London is burning. Thermometers across the country are recording record temperatures. If this is what our current level of manmade climate change looks like, should we be worried about the world we are leaving for the next generation?
Despite the usual harking back to the 1976 heatwave, which saw an unusual 16 consecutive days over 30C, with every single one of the UK’s hottest days taking place after 2002 – these scorching summers have become anything but unusual.
Since 1976, when global industry pumped out 18 billion tonnes of carbon into the atmosphere, we have almost doubled our output of carbon, which decades of climate science has said is the primary driver of rising global temperatures.
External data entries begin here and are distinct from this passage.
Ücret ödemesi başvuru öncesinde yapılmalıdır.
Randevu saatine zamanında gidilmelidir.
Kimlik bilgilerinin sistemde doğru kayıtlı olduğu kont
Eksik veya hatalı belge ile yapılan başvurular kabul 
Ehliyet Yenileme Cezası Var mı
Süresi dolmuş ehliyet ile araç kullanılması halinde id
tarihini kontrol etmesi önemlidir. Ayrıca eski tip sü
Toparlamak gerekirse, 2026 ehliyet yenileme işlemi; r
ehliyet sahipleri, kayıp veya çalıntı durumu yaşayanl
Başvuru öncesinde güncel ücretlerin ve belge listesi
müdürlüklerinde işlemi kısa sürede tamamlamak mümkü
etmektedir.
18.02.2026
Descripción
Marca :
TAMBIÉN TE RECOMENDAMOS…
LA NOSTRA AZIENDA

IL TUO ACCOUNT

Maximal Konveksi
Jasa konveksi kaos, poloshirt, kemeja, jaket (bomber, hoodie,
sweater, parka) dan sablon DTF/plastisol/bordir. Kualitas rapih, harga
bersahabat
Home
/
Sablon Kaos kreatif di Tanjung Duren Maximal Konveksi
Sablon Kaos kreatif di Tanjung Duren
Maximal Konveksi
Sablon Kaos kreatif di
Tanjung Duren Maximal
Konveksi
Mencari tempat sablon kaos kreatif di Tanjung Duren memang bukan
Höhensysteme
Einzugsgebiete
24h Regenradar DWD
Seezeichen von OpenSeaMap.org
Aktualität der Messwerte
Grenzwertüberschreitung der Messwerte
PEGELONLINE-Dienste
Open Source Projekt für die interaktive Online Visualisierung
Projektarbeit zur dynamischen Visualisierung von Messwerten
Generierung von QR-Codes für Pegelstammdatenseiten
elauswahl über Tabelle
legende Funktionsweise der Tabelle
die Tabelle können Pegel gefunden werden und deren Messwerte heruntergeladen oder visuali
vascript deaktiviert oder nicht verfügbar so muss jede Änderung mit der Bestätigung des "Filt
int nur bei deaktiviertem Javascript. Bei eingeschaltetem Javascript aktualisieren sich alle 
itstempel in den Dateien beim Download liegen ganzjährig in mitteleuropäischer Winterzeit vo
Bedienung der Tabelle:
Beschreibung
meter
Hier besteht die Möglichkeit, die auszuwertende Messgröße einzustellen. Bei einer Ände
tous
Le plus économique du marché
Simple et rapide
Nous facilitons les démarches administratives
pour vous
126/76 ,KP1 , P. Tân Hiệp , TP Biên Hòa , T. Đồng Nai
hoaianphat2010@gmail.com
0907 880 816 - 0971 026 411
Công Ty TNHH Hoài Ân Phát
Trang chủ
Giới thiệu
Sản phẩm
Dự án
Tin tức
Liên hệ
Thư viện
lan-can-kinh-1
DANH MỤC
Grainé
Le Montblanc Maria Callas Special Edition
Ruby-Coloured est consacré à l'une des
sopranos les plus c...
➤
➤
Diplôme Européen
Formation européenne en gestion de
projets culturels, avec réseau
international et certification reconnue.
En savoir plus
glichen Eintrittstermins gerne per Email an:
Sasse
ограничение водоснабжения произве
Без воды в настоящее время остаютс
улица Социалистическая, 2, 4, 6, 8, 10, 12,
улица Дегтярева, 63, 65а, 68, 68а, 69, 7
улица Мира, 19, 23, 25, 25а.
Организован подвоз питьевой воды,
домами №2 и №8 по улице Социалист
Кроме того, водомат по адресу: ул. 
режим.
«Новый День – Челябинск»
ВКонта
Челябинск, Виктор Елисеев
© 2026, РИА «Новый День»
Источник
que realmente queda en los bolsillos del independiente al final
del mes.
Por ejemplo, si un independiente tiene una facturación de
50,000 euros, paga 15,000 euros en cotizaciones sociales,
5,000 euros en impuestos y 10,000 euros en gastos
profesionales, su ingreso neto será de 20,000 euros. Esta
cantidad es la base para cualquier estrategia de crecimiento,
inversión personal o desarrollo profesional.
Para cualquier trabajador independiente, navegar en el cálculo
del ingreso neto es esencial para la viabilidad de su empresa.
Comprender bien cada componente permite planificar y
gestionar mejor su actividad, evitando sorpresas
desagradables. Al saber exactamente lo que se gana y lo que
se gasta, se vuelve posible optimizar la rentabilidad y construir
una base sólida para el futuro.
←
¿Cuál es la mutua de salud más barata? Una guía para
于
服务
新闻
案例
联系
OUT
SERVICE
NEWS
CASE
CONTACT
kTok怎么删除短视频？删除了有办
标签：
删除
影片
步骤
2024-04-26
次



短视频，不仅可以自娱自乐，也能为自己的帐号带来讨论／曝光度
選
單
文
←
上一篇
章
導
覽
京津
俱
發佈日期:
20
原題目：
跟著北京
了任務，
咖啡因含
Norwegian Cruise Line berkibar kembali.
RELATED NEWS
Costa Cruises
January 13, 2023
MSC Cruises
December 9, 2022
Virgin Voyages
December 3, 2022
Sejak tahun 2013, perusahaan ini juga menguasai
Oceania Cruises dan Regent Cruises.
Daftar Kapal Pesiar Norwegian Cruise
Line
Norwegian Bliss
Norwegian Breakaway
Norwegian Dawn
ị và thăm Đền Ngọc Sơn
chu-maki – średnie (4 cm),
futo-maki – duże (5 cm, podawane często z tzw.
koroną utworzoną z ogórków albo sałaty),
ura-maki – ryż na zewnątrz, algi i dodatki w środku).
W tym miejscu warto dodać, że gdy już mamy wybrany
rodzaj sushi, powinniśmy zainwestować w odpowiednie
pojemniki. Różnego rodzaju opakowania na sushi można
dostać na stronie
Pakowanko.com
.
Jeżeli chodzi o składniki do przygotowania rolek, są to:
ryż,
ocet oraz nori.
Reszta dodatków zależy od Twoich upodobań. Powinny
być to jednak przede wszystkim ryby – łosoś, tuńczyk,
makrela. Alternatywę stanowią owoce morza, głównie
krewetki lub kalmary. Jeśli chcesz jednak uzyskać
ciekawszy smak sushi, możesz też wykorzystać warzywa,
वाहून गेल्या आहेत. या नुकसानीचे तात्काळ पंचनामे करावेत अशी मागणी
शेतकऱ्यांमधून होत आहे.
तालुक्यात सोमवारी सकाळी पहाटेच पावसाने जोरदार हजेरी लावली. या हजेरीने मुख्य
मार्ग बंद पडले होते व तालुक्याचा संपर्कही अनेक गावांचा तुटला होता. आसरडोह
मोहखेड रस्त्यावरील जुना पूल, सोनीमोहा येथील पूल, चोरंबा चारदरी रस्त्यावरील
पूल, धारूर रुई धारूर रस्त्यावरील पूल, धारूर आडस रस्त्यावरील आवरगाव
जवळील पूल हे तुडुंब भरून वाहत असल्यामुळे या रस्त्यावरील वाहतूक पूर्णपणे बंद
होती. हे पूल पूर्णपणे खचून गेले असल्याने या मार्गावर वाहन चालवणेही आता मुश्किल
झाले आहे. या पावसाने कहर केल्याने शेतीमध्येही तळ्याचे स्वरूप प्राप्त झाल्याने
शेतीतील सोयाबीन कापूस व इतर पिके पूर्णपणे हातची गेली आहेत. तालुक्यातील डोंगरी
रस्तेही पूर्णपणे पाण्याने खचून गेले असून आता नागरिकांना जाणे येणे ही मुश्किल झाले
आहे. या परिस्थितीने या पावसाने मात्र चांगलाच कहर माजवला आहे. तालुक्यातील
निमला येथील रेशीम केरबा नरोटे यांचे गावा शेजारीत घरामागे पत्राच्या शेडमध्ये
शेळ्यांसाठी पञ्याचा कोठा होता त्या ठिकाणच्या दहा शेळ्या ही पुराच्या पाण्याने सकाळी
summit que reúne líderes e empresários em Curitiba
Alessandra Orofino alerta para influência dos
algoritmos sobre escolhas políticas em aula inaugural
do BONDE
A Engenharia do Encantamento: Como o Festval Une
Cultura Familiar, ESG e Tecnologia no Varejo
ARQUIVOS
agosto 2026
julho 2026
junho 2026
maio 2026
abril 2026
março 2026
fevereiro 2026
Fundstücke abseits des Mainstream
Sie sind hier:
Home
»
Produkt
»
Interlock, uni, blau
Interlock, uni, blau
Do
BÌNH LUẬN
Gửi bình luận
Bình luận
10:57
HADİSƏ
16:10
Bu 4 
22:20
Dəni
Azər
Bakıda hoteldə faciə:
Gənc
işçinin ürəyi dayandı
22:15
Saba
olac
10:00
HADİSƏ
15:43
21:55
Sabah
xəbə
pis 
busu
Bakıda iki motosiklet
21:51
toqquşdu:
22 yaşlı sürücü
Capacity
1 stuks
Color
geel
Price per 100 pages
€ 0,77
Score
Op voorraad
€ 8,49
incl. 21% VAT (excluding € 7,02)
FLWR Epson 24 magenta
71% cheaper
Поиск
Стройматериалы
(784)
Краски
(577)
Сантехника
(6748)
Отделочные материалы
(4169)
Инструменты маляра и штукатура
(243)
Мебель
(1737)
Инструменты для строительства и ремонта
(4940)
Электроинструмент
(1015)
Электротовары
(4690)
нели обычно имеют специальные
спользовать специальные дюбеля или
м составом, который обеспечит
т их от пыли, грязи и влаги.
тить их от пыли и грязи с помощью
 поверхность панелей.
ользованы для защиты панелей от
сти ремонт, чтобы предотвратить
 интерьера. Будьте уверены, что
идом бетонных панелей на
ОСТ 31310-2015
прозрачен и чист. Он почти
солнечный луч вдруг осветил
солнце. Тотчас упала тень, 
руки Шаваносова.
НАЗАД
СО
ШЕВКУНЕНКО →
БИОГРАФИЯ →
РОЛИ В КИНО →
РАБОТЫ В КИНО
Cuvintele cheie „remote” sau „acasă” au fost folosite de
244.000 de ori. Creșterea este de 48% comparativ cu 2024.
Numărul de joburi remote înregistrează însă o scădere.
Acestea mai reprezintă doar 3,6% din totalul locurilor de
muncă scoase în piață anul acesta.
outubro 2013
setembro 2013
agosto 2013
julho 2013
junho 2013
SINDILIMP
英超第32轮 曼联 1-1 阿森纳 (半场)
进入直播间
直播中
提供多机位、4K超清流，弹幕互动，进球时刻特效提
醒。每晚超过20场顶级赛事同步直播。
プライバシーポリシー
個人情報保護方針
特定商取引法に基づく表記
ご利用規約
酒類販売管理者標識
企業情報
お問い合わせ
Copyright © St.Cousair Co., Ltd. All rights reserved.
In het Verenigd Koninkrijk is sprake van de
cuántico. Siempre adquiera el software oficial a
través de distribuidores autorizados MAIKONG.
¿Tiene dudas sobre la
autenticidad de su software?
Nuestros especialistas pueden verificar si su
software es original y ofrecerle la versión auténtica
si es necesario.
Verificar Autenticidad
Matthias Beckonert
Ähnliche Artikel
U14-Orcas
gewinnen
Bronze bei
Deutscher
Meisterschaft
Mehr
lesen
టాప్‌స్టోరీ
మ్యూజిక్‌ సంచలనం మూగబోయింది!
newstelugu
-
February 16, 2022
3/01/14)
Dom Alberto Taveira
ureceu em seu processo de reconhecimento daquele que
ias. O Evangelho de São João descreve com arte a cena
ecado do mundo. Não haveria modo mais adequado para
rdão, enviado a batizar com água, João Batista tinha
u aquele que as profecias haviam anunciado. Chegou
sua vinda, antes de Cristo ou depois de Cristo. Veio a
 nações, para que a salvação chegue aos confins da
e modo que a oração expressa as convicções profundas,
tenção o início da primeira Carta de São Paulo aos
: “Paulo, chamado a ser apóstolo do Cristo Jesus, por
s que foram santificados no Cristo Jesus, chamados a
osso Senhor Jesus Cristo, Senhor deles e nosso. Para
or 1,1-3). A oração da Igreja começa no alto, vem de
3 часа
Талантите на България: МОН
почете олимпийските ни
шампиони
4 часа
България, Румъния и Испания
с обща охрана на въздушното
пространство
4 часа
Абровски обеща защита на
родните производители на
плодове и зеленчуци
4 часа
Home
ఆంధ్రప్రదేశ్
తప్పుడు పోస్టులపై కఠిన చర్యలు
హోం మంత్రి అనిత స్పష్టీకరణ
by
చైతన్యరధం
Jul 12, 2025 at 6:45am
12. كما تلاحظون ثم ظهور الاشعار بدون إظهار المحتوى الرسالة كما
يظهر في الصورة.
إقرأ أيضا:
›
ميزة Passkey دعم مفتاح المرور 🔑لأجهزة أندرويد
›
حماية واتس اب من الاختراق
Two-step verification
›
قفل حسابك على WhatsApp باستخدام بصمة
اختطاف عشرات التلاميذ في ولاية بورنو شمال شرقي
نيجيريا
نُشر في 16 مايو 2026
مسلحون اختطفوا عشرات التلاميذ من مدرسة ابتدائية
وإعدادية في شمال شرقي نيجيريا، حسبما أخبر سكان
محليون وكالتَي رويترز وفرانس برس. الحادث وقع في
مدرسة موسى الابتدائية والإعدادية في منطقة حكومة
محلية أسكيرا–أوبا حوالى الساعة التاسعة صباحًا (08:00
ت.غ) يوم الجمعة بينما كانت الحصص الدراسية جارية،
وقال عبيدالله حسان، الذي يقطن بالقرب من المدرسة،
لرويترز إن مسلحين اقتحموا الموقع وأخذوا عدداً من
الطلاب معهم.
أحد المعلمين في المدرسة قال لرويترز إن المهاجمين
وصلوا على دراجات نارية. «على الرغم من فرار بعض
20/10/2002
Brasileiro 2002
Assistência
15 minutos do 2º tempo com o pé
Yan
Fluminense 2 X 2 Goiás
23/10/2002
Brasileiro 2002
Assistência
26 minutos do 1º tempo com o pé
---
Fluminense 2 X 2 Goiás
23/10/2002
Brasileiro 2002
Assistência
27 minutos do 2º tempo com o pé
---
These scorching temperatures can be shocking, but the real climate impact that the next generations will feel is going to be in rising sea levels, increased flooding, and parts of the UK becoming submerged by water. Even if we achieve the target of limiting global temperature rises to 1.5C, up to 30 per cent of the UK could be submerged or turned into floodplains by 2050.
Despite no end of global conferences, soon-abandoned agreements, and well-meaning rallies, our politicians have not prevented worldwide emissions from increasing every single year, bar the first year of the pandemic.
Indeed, while we are all at home washing out our plastics to recycle them, mega-corporations like Exxon Mobile contribute 5.9m tonnes of waste plastic to our already polluted world.